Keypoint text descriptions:
__________________________________________________

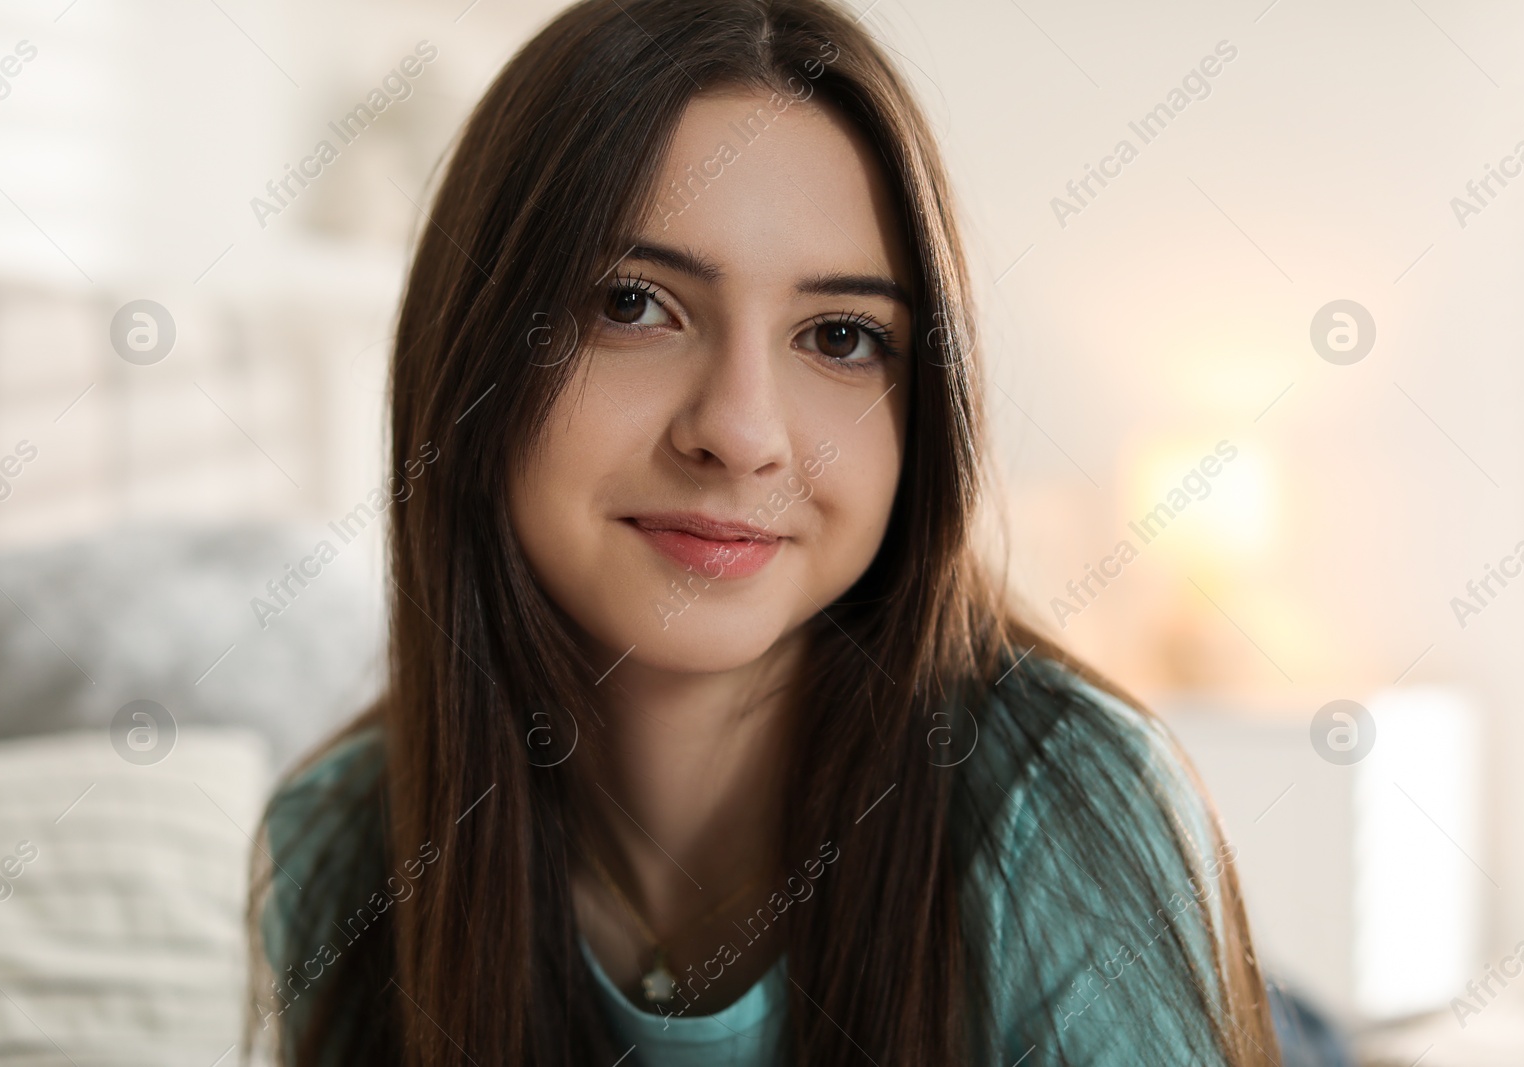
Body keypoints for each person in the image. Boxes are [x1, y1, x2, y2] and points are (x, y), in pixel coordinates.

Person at [247, 1, 1281, 1063]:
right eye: (632, 304)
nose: (741, 433)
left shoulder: (1067, 807)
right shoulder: (343, 847)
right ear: (475, 357)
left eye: (840, 335)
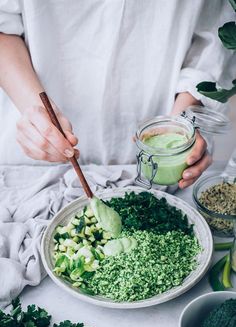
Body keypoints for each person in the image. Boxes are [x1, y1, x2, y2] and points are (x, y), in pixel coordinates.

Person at [0, 0, 235, 188]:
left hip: (153, 158)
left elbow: (212, 39)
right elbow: (4, 26)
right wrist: (34, 109)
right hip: (35, 161)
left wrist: (183, 123)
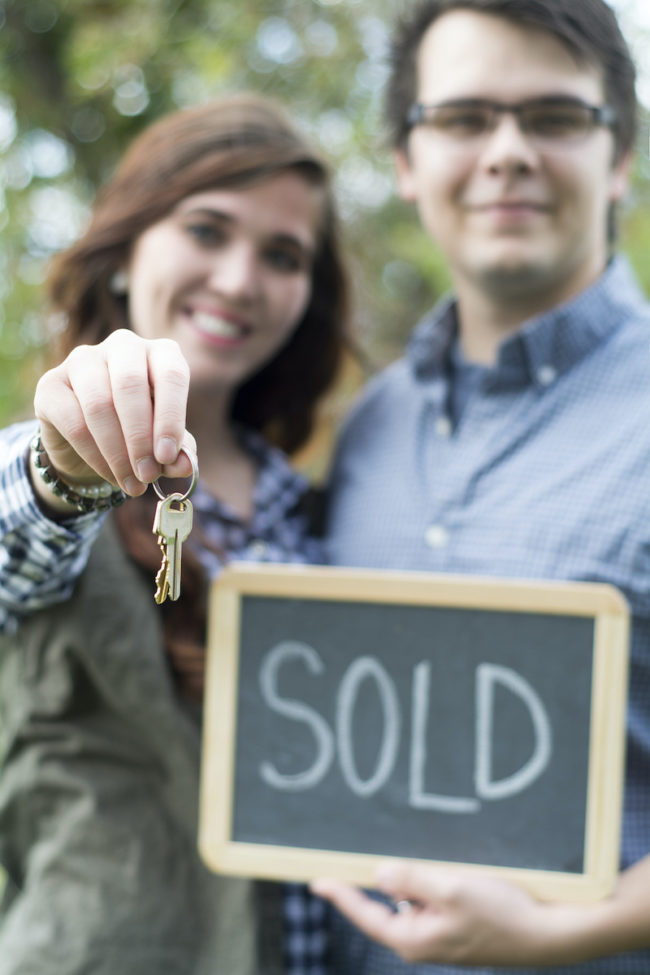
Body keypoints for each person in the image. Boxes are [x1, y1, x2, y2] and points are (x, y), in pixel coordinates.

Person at [313, 0, 650, 972]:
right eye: (463, 119)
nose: (505, 152)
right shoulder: (364, 430)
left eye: (552, 117)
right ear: (406, 163)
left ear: (617, 156)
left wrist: (567, 932)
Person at [0, 93, 350, 974]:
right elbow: (19, 532)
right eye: (206, 230)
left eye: (282, 255)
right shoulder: (41, 458)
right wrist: (66, 470)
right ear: (125, 252)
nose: (239, 279)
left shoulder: (320, 506)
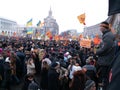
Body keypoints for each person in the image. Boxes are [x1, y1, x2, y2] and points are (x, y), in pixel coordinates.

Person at [95, 21, 115, 90]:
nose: (100, 28)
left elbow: (105, 48)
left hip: (106, 62)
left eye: (101, 26)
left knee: (103, 80)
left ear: (105, 27)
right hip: (105, 61)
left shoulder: (108, 35)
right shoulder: (106, 35)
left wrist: (96, 52)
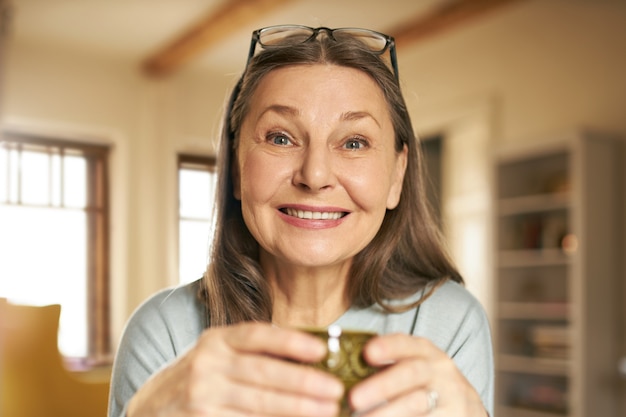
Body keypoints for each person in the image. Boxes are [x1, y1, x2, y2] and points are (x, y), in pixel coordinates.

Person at [109, 25, 493, 417]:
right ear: (237, 169)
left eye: (354, 142)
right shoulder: (163, 332)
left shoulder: (453, 322)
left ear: (397, 176)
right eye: (280, 138)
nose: (314, 175)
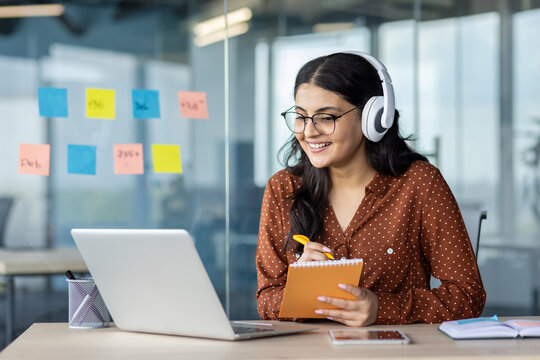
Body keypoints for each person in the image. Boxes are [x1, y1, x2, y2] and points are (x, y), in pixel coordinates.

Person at [255, 52, 486, 326]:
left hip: (394, 352)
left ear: (373, 117)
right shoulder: (284, 187)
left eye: (326, 117)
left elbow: (467, 296)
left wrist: (381, 308)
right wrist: (301, 292)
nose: (308, 131)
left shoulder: (419, 184)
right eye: (301, 117)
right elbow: (266, 299)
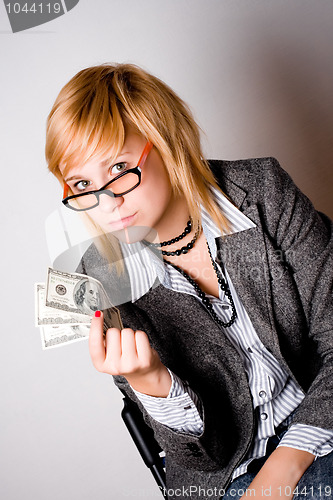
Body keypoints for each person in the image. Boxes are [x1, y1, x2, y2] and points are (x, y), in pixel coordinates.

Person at [45, 63, 333, 500]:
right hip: (223, 481)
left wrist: (287, 462)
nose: (106, 202)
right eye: (83, 182)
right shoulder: (96, 278)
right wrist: (153, 383)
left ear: (166, 141)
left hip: (320, 428)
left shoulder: (262, 192)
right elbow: (203, 460)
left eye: (120, 167)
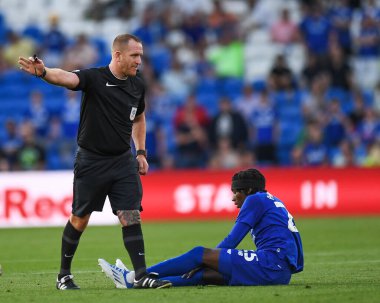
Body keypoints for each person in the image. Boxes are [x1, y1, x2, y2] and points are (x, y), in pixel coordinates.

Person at [18, 34, 171, 290]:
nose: (139, 61)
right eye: (134, 55)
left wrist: (141, 152)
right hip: (92, 161)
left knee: (131, 215)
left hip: (123, 161)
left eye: (141, 55)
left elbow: (139, 118)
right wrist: (43, 72)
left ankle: (142, 275)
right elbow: (67, 77)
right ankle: (63, 276)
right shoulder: (95, 78)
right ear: (117, 55)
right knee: (80, 218)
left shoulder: (137, 86)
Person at [98, 168, 304, 288]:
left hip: (270, 264)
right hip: (280, 273)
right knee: (202, 276)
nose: (233, 198)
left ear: (248, 190)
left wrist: (207, 259)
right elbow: (296, 240)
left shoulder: (255, 200)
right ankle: (140, 285)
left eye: (236, 192)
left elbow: (232, 240)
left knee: (199, 254)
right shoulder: (273, 201)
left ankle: (134, 276)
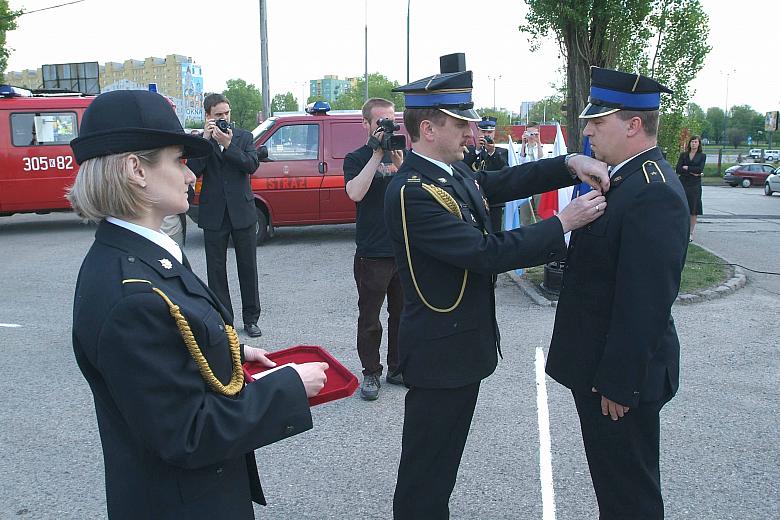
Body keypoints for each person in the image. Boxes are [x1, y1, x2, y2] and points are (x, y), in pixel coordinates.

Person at [67, 89, 328, 519]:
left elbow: (167, 346)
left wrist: (231, 351)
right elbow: (187, 432)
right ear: (137, 170)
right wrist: (288, 389)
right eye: (178, 160)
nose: (190, 176)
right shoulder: (129, 292)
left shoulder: (142, 252)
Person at [384, 55, 611, 519]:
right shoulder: (412, 191)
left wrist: (566, 163)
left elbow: (503, 181)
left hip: (459, 352)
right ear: (428, 129)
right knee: (425, 478)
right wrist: (561, 224)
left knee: (439, 470)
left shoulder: (450, 171)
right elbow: (485, 252)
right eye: (460, 123)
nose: (471, 133)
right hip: (439, 357)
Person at [546, 67, 689, 520]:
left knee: (630, 497)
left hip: (617, 380)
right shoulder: (622, 180)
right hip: (598, 367)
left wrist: (620, 383)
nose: (587, 129)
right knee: (614, 489)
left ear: (633, 125)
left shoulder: (654, 192)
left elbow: (645, 302)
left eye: (597, 121)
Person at [186, 93, 263, 338]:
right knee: (216, 271)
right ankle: (225, 319)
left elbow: (251, 165)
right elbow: (191, 172)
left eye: (226, 113)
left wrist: (229, 146)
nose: (224, 119)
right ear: (207, 116)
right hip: (214, 214)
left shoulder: (244, 137)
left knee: (248, 267)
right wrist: (207, 142)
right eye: (218, 115)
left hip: (242, 212)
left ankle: (251, 319)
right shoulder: (201, 141)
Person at [343, 97, 405, 400]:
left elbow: (417, 186)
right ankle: (371, 373)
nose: (385, 127)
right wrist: (376, 153)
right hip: (372, 252)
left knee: (403, 315)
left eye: (390, 121)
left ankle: (397, 367)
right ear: (365, 124)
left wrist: (397, 160)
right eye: (379, 122)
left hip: (403, 250)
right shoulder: (356, 158)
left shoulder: (403, 155)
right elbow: (355, 192)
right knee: (370, 318)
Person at [461, 116, 509, 231]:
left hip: (494, 200)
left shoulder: (501, 152)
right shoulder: (468, 150)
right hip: (473, 199)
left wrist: (492, 152)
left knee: (495, 232)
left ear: (494, 133)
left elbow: (505, 170)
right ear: (478, 132)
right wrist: (477, 150)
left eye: (490, 132)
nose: (487, 135)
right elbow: (463, 168)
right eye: (483, 131)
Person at [675, 135, 705, 241]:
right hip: (683, 183)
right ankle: (681, 230)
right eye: (692, 142)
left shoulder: (702, 156)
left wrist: (687, 168)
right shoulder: (684, 155)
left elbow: (700, 169)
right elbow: (678, 169)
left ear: (699, 144)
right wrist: (693, 171)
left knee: (693, 208)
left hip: (695, 185)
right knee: (682, 206)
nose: (693, 143)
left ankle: (691, 233)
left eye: (696, 142)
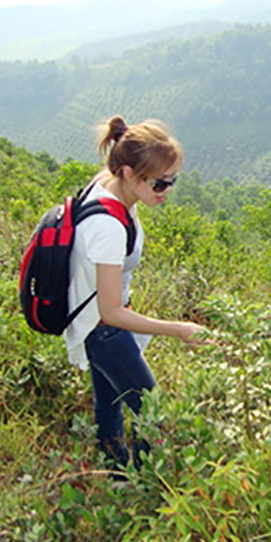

__________________________________________________

■ **WORK TO BE COMPLETED**:
Please copy the records above word for word, leaving out every picture.

■ **ANSWER SECTION**:
Body keypoints for each person in the image. Boxes are [x1, y1, x2, y2] and points are (x, y), in pixel coordinates.

Person at [247, 1, 1281, 1063]:
right eye: (632, 304)
nose: (741, 433)
left shoulder: (1067, 807)
right shoulder: (343, 847)
right ear: (475, 357)
left eye: (840, 335)
Body keypoints for each person in the image. Boxes are [x1, y1, x2, y2] and points are (x, y), in pixel coordinates.

Person at [0, 0, 235, 188]:
left hip: (153, 158)
left elbow: (212, 39)
right elbow: (4, 26)
right wrist: (34, 109)
right hip: (35, 161)
left wrist: (183, 123)
Body keypoints for each person in the image. Boxes are [x1, y1, x2, y2] and points are (x, y), in pixel coordinates.

Person at [313, 0, 650, 972]:
right eye: (463, 119)
nose: (505, 152)
right shoulder: (364, 430)
left eye: (552, 117)
right ear: (406, 163)
left ear: (617, 156)
left wrist: (567, 932)
Person at [0, 93, 350, 974]:
right elbow: (19, 532)
right eye: (206, 230)
left eye: (282, 255)
right shoulder: (41, 458)
right wrist: (66, 470)
right ear: (125, 252)
nose: (239, 279)
left shoulder: (320, 506)
Body keypoints for each person in the image. Boxes are [x1, y1, x2, y2] and points are (x, y), in pixel coordinates.

Person at [95, 21, 115, 90]:
nose: (100, 28)
left elbow: (105, 48)
left hip: (106, 62)
left eye: (101, 26)
left knee: (103, 80)
left ear: (105, 27)
right hip: (105, 61)
left shoulder: (108, 35)
right shoulder: (106, 35)
left wrist: (96, 52)
Body keypoints for each person in the image. Boxes are [x1, y1, x2, y2] and points are (x, y), in pixel coordinates.

Person at [109, 25, 493, 417]:
right ear: (237, 169)
left eye: (354, 142)
right shoulder: (163, 332)
left shoulder: (453, 322)
left ear: (397, 176)
right eye: (280, 138)
nose: (314, 175)
Body keypoints for each person in the image. Boxes are [x1, y1, x2, y2] and points are (x, y), in pixel coordinates.

Person at [255, 52, 486, 326]:
left hip: (394, 352)
left ear: (373, 117)
right shoulder: (284, 187)
left eye: (326, 117)
left elbow: (467, 296)
left wrist: (381, 308)
right wrist: (301, 292)
nose: (308, 131)
left shoulder: (419, 184)
right eye: (301, 117)
right elbow: (266, 299)
Body keypoints for each person in the image. Boxes are [x1, y1, x2, y2] and points are (x, y), in pixel coordinates.

Person at [45, 63, 333, 500]:
right hip: (223, 481)
left wrist: (287, 462)
nose: (106, 202)
right eye: (83, 182)
right shoulder: (96, 278)
right wrist: (153, 383)
left ear: (166, 141)
left hip: (320, 428)
left shoulder: (262, 192)
right elbow: (203, 460)
left eye: (120, 167)
Body keypoints for each person in the image. Boxes are [x1, y1, x2, y2] and points are (x, y), in pixel coordinates.

Person at [18, 34, 171, 290]:
nose: (139, 61)
right eye: (134, 55)
left wrist: (141, 152)
right hip: (92, 161)
left knee: (131, 215)
left hip: (123, 161)
left eye: (141, 55)
left elbow: (139, 118)
right wrist: (43, 72)
left ankle: (142, 275)
right elbow: (67, 77)
right ankle: (63, 276)
right shoulder: (95, 78)
right ear: (117, 55)
right knee: (80, 218)
left shoulder: (137, 86)
Person at [98, 168, 304, 288]:
left hip: (270, 264)
right hip: (280, 273)
right knee: (202, 276)
nose: (233, 198)
left ear: (248, 190)
left wrist: (207, 259)
right elbow: (296, 240)
left shoulder: (255, 200)
right ankle: (140, 285)
left eye: (236, 192)
left elbow: (232, 240)
left knee: (199, 254)
right shoulder: (273, 201)
left ankle: (134, 276)
Body keypoints for each person in the image. Boxes are [x1, y1, x2, y2] and points are (x, y), in pixel coordinates.

Person at [67, 89, 328, 519]:
left elbow: (167, 346)
left wrist: (231, 351)
right elbow: (187, 432)
right ear: (137, 170)
right wrist: (288, 389)
right eye: (178, 160)
nose: (190, 176)
right shoulder: (129, 292)
left shoulder: (142, 252)
Person at [384, 55, 611, 519]:
right shoulder: (412, 191)
left wrist: (566, 163)
left elbow: (503, 181)
left hip: (459, 352)
right ear: (428, 129)
right knee: (425, 478)
right wrist: (561, 224)
left knee: (439, 470)
left shoulder: (450, 171)
right elbow: (485, 252)
right eye: (460, 123)
nose: (471, 133)
right hip: (439, 357)
Person at [546, 67, 689, 520]:
left knee: (630, 497)
left hip: (617, 380)
right shoulder: (622, 180)
right hip: (598, 367)
left wrist: (620, 383)
nose: (587, 129)
right knee: (614, 489)
left ear: (633, 125)
left shoulder: (654, 192)
left elbow: (645, 302)
left eye: (597, 121)
Person at [186, 93, 263, 338]:
right knee: (216, 271)
right ankle: (225, 319)
left elbow: (251, 165)
right elbow: (191, 172)
left eye: (226, 113)
left wrist: (229, 146)
nose: (224, 119)
right ear: (207, 116)
right hip: (214, 214)
left shoulder: (244, 137)
left knee: (248, 267)
right wrist: (207, 142)
right eye: (218, 115)
left hip: (242, 212)
left ankle: (251, 319)
right shoulder: (201, 141)
Person at [343, 97, 405, 400]:
left elbow: (417, 186)
right ankle: (371, 373)
nose: (385, 127)
right wrist: (376, 153)
right hip: (372, 252)
left knee: (403, 315)
left eye: (390, 121)
left ankle: (397, 367)
right ear: (365, 124)
left wrist: (397, 160)
right eye: (379, 122)
left hip: (403, 250)
right shoulder: (356, 158)
left shoulder: (403, 155)
right elbow: (355, 192)
right knee: (370, 318)
Person at [461, 116, 509, 231]:
left hip: (494, 200)
left shoulder: (501, 152)
right shoulder: (468, 150)
right hip: (473, 199)
left wrist: (492, 152)
left knee: (495, 232)
left ear: (494, 133)
left elbow: (505, 170)
right ear: (478, 132)
right wrist: (477, 150)
left eye: (490, 132)
nose: (487, 135)
right elbow: (463, 168)
right eye: (483, 131)
Person at [675, 135, 705, 241]:
right hip: (683, 183)
right ankle: (681, 230)
right eye: (692, 142)
left shoulder: (702, 156)
left wrist: (687, 168)
right shoulder: (684, 155)
left elbow: (700, 169)
right elbow: (678, 169)
left ear: (699, 144)
right wrist: (693, 171)
left knee: (693, 208)
left hip: (695, 185)
right knee: (682, 206)
nose: (693, 143)
left ankle: (691, 233)
left eye: (696, 142)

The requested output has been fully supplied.